Ainsi, dans un courriel intitulé "Opportunité en Libye" et envoyé en mai 2015, David Vincenzetti, cofondateur de HT, écrit : "Je suis sceptique, c’est un état en échec, nous pouvons demander l’autorisation mais je n’ai aucune idée s’ils sont sur la liste noire ou pas". En somme, seul l’obstacle de l’ONU pose problème.

Vincenzetti voit son travail comme un parti pris contre la criminalité, et opposé à la "confidentialité à tout prix", comme il l’indique. Dans un autre email, il cible des journalistes qui militent pour le respect de la vie privée, et les désigne sous le nom d’"idéologues intransigeants". Il livre un peu plus loin sa philosophie : "Est-ce que vous pouvez me citer un seul régime vraiment 'démocratique', où tous les droits de chacun sont respectés, et qui a un pedigree sans faute dans le domaine des libertés individuelles ?".

Le cas de l’Ethiopie

L’Ethiopie, particulièrement critiquée pour l’absence de liberté de la presse sur son sol, était soupçonnée depuis 2014 d’utiliser RCS, le logiciel de HT. Le porte-parole du Gouvernement avait affirmé qu’il n’en était rien. Pourtant, en mars 2015, Citizen Lab avait mis au jour un email porteur d’une pièce jointe toxique, destiné au directeur d’une chaîne de télévision indépendante Ethiopian Sattelite Television (ESAT), Nemene Zeleke. La chaîne, tenue essentiellement par des membres de la diaspora éthiopienne, est généralement liée à l’opposition politique : c’est la raison pour laquelle le porte-parole, à nouveau, affirma que le Gouvernement agissait dans le cadre de ses propres lois anti-terroristes.

L’affaire déclencha quelques remous chez HT. Après s’en être enquis auprès des Ethiopiens, ils reçoivent la réponse suivante : "A nos yeux, Nemene Zeleke est un meneur d’organisation terroriste, pas un journaliste". En effet, l’homme appartient à Ginbot7, parti d’opposition, déclaré terroriste en 2011.

Cela suffit à tempérer les leaders de HT, qui reconnaissent donc que le Gouvernement respecte sa législation. Le porte-parole de l’entreprise aux Etats-Unis, Eric Rabe, a voulu en revanche cesser tout contact au motif que l’incompétence des Ethiopiens dans l’usage de leur logiciel abîmait l’image de la marque auprès de potentiels clients. Il ajouta malgré tout : "Mais je sais que 700 000 euros, ce n’est pas rien".

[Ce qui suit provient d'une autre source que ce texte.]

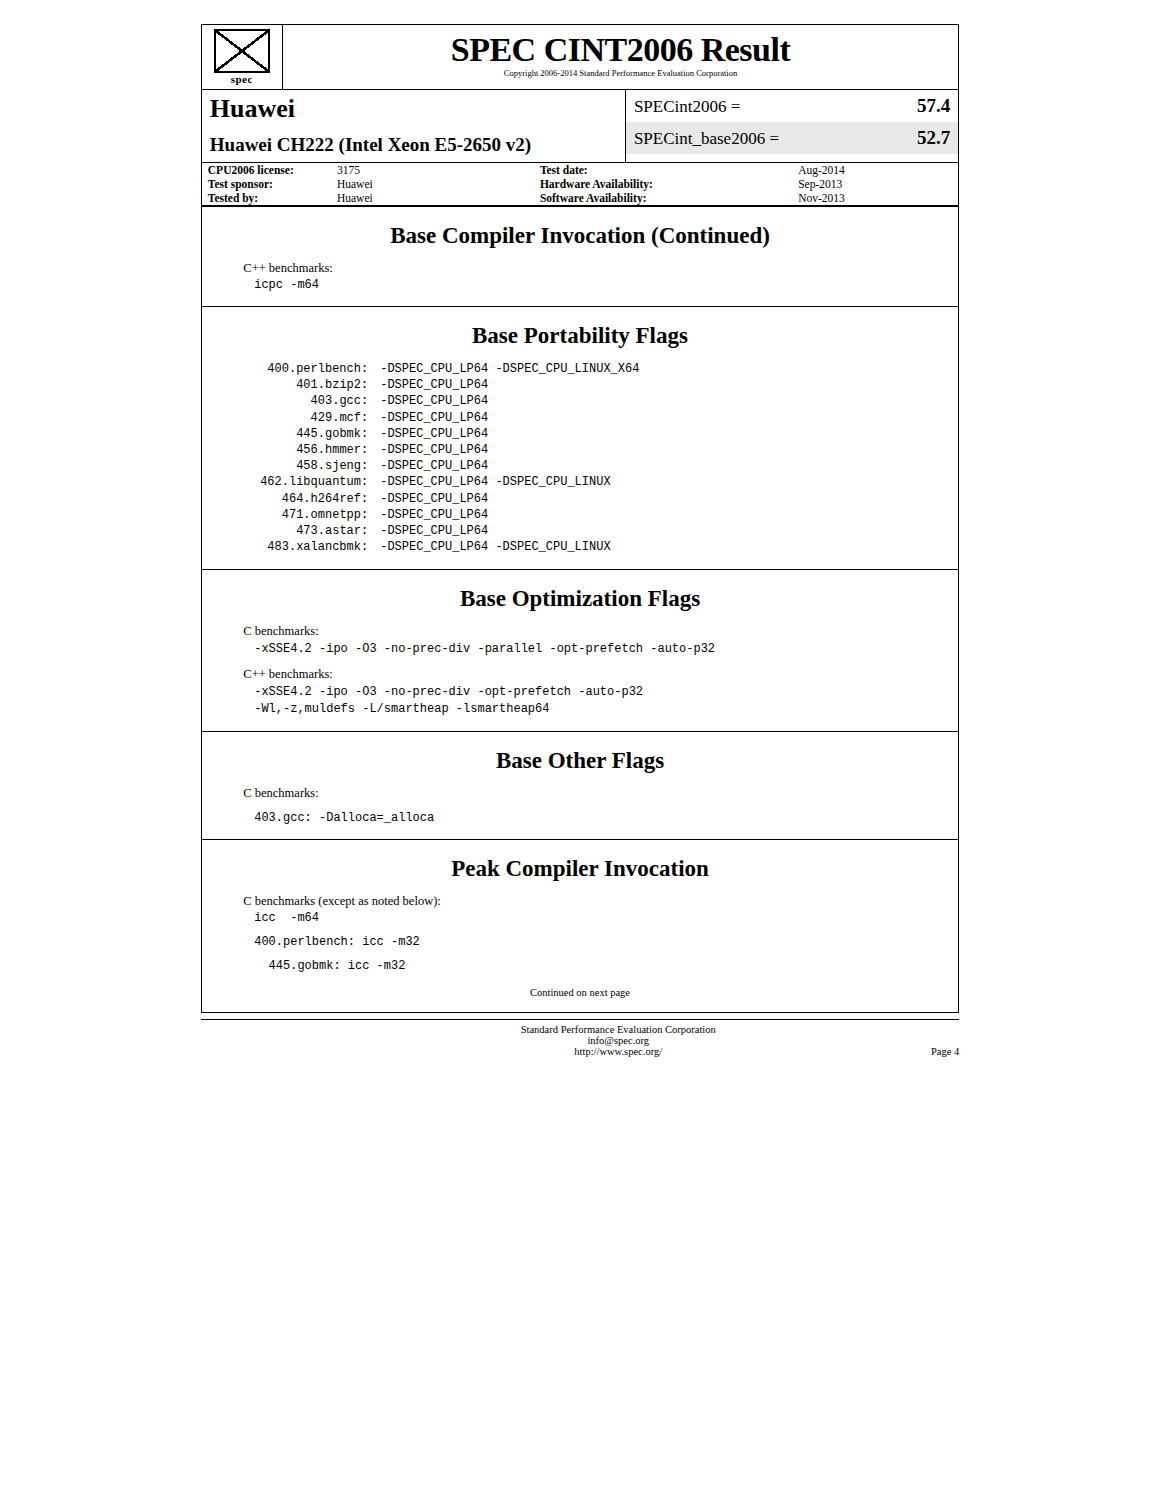spec
SPEC CINT2006 Result
Copyright 2006-2014 Standard Performance Evaluation Corporation
Huawei
Huawei CH222 (Intel Xeon E5-2650 v2)
SPECint2006 =
57.4
SPECint_base2006 =
52.7
CPU2006 license:
3175
Test date:
Aug-2014
Test sponsor:
Huawei
Hardware Availability:
Sep-2013
Tested by:
Huawei
Software Availability:
Nov-2013
Base Compiler Invocation (Continued)
C++ benchmarks:
icpc -m64
Base Portability Flags
400.perlbench: -DSPEC_CPU_LP64 -DSPEC_CPU_LINUX_X64
401.bzip2: -DSPEC_CPU_LP64
403.gcc: -DSPEC_CPU_LP64
429.mcf: -DSPEC_CPU_LP64
445.gobmk: -DSPEC_CPU_LP64
456.hmmer: -DSPEC_CPU_LP64
458.sjeng: -DSPEC_CPU_LP64
462.libquantum: -DSPEC_CPU_LP64 -DSPEC_CPU_LINUX
464.h264ref: -DSPEC_CPU_LP64
471.omnetpp: -DSPEC_CPU_LP64
473.astar: -DSPEC_CPU_LP64
483.xalancbmk: -DSPEC_CPU_LP64 -DSPEC_CPU_LINUX
Base Optimization Flags
C benchmarks:
-xSSE4.2 -ipo -O3 -no-prec-div -parallel -opt-prefetch -auto-p32
C++ benchmarks:
-xSSE4.2 -ipo -O3 -no-prec-div -opt-prefetch -auto-p32
-Wl,-z,muldefs -L/smartheap -lsmartheap64
Base Other Flags
C benchmarks:
403.gcc: -Dalloca=_alloca
Peak Compiler Invocation
C benchmarks (except as noted below):
icc -m64
400.perlbench: icc -m32
445.gobmk: icc -m32
Continued on next page
Standard Performance Evaluation Corporation
info@spec.org
http://www.spec.org/
Page 4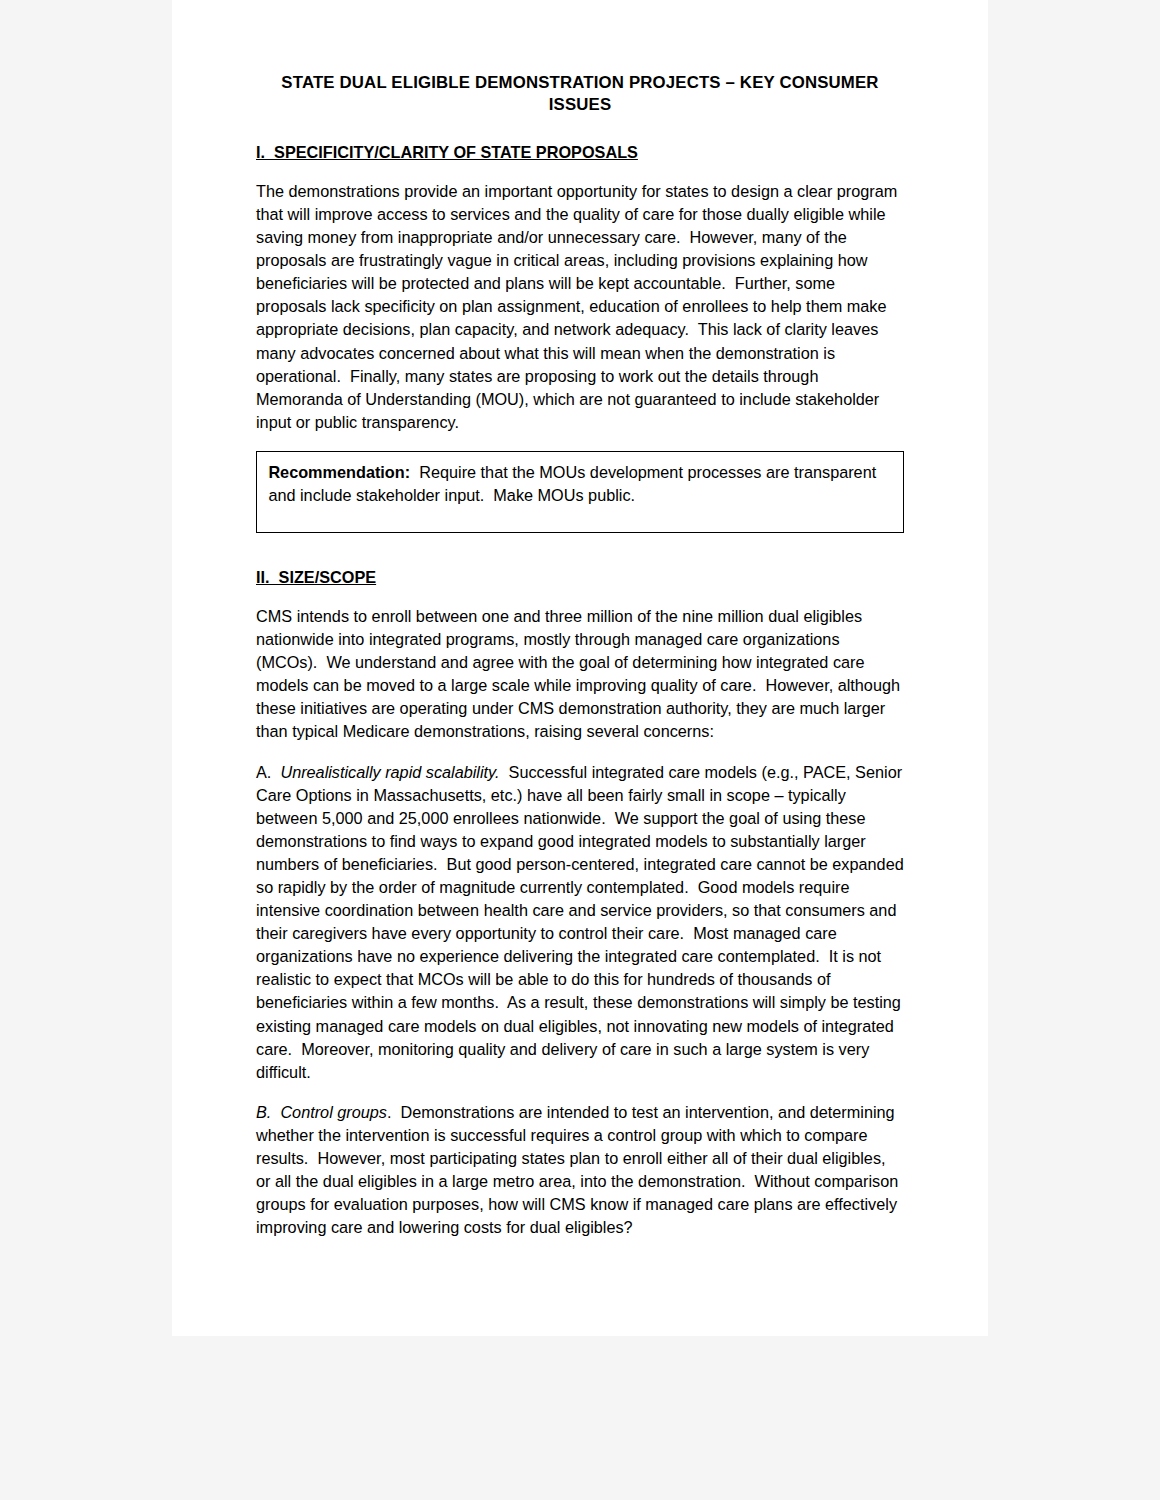STATE DUAL ELIGIBLE DEMONSTRATION PROJECTS – KEY CONSUMER ISSUES
I. SPECIFICITY/CLARITY OF STATE PROPOSALS
The demonstrations provide an important opportunity for states to design a clear program that will improve access to services and the quality of care for those dually eligible while saving money from inappropriate and/or unnecessary care. However, many of the proposals are frustratingly vague in critical areas, including provisions explaining how beneficiaries will be protected and plans will be kept accountable. Further, some proposals lack specificity on plan assignment, education of enrollees to help them make appropriate decisions, plan capacity, and network adequacy. This lack of clarity leaves many advocates concerned about what this will mean when the demonstration is operational. Finally, many states are proposing to work out the details through Memoranda of Understanding (MOU), which are not guaranteed to include stakeholder input or public transparency.
Recommendation: Require that the MOUs development processes are transparent and include stakeholder input. Make MOUs public.
II. SIZE/SCOPE
CMS intends to enroll between one and three million of the nine million dual eligibles nationwide into integrated programs, mostly through managed care organizations (MCOs). We understand and agree with the goal of determining how integrated care models can be moved to a large scale while improving quality of care. However, although these initiatives are operating under CMS demonstration authority, they are much larger than typical Medicare demonstrations, raising several concerns:
A. Unrealistically rapid scalability. Successful integrated care models (e.g., PACE, Senior Care Options in Massachusetts, etc.) have all been fairly small in scope – typically between 5,000 and 25,000 enrollees nationwide. We support the goal of using these demonstrations to find ways to expand good integrated models to substantially larger numbers of beneficiaries. But good person-centered, integrated care cannot be expanded so rapidly by the order of magnitude currently contemplated. Good models require intensive coordination between health care and service providers, so that consumers and their caregivers have every opportunity to control their care. Most managed care organizations have no experience delivering the integrated care contemplated. It is not realistic to expect that MCOs will be able to do this for hundreds of thousands of beneficiaries within a few months. As a result, these demonstrations will simply be testing existing managed care models on dual eligibles, not innovating new models of integrated care. Moreover, monitoring quality and delivery of care in such a large system is very difficult.
B. Control groups. Demonstrations are intended to test an intervention, and determining whether the intervention is successful requires a control group with which to compare results. However, most participating states plan to enroll either all of their dual eligibles, or all the dual eligibles in a large metro area, into the demonstration. Without comparison groups for evaluation purposes, how will CMS know if managed care plans are effectively improving care and lowering costs for dual eligibles?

Résultat des courses : en mai suivant, un nouveau contrat fut proposé au Gouvernement d’Addis-Abeba, assurant un meilleur service après-vente et une formation des équipes éthiopiennes. Le package premium, autrement dit, qui alourdissait la facture de quelques centaines de milliers d’euros.

Après avoir été hacké, Vincenzetti a rebondi : il a complètement remodelé son logiciel. Son entreprise a récemment perdu sa license d'exportation hors d'Europe. Une mésaventure qui n'arrête pas le fondateur. Il dit travailler sur de nouvelles technologies - notamment une boîte noire permettant d'espionner tout ordinateur, simplement en étant dans la même pièce que lui. On va continuer d'entendre parler de la Hacking Team.